Millî Mücadele’nin ardından gerçekleştirilen inkılâpların toplumsal ve siyasi etkisiyle abece tartışmaları şekil değiştirmeye başlamıştır. İnkılâpların çağdaşlaşma ve batı medeniyetine yaklaşma yolunda yapılması ayrıca Atatürk’ün de harf inkılâbına olumlu yaklaşması, artık abece değişimine gidileceğini iyiden iyiye hissettirmeye başlamıştır. 26 Aralık 1925 tarihinde uluslararası saat ve takvimin kullanılmasına ilişkin kanunun ve 17 Şubat 1926 tarihinde de medeni kanunun kabul edilmesi ise Türk toplumunun batılılaşması yolunda sıranın batının yazısını da almaya geldiği kanaatini güçlendirmiştir.
Bu bağlamda maarif vekili Mustafa Necati Bey’in 22 Mart 1926 günü maarif teşkilatı hakkında kanunun TBMM’de görüşülmesi sırasında yaptığı konuşma da oldukça önemlidir. O konuşmasında; “Latin hurufu meselesi doğrudan doğruya devletin siyaseti meselesidir. Deruhte ettiğim meselenin başından sonuna kadar ihtiyacımıza mutabık olduğuna kanaat etmezsem ve onun etrafında tetkikatımı yapmazsam o meseleyi kabul etmem.” demiştir.[9] Bu konuşma harf inkılâbının devlet işi olduğunu ve devletin konuya eğileceğini göstermiştir.
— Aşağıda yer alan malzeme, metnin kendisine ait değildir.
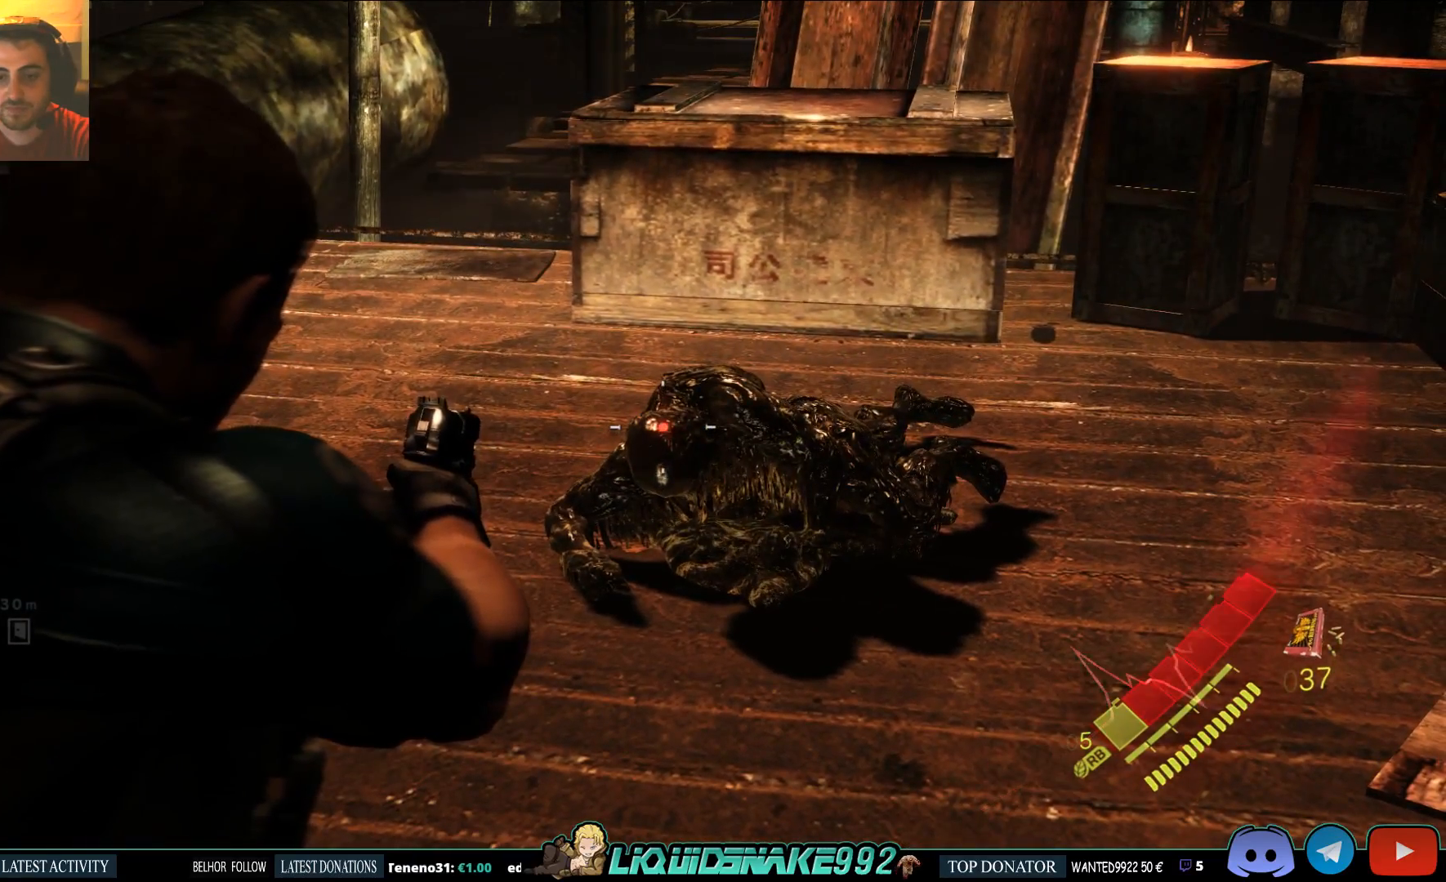
{"buttons": ["L2"], "left_stick": "center", "right_stick": "center", "events": []}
Mevzunun bir devlet meselesi haline gelişi ile 1926 yılının mart ayı içerisinde abece konusu daha farklı bir boyut kazanmıştır. Akşam Gazetesi bu konuyla ilgili bir sormaca [anket] başlatmış ve ileri gelen aydınlarımıza abece değişikliğiyle ilgili görüşlerini öğrenmek maksadıyla;
1- Latin harflerini kabul etmeli miyiz?
2- Kabul edersek menfaatimiz nedir, kabul edersek zararımız ne olabilir?
3- Bu mesele etrafındaki nokta-i nazarınızı lütfeder misiniz? Şeklinde üç soru yöneltmiştir.[10]
Bu girişim kamuoyunda büyük bir tepki ile karşılaşmıştır. Bahsi geçen sormacaya on altı kişi katılmış ve katılımcılardan üçü olumlu, biri çekimser görüş bildirirken on iki katılımcı olumsuz görüşlerde bulunmuştur. Yapılan sormaca, her ne kadar tüm toplumun görüşünü yansıtır nitelikte değilse de halkın inkılâbın gerçekleştirilmesi için henüz hazır olmadığını göstermiştir.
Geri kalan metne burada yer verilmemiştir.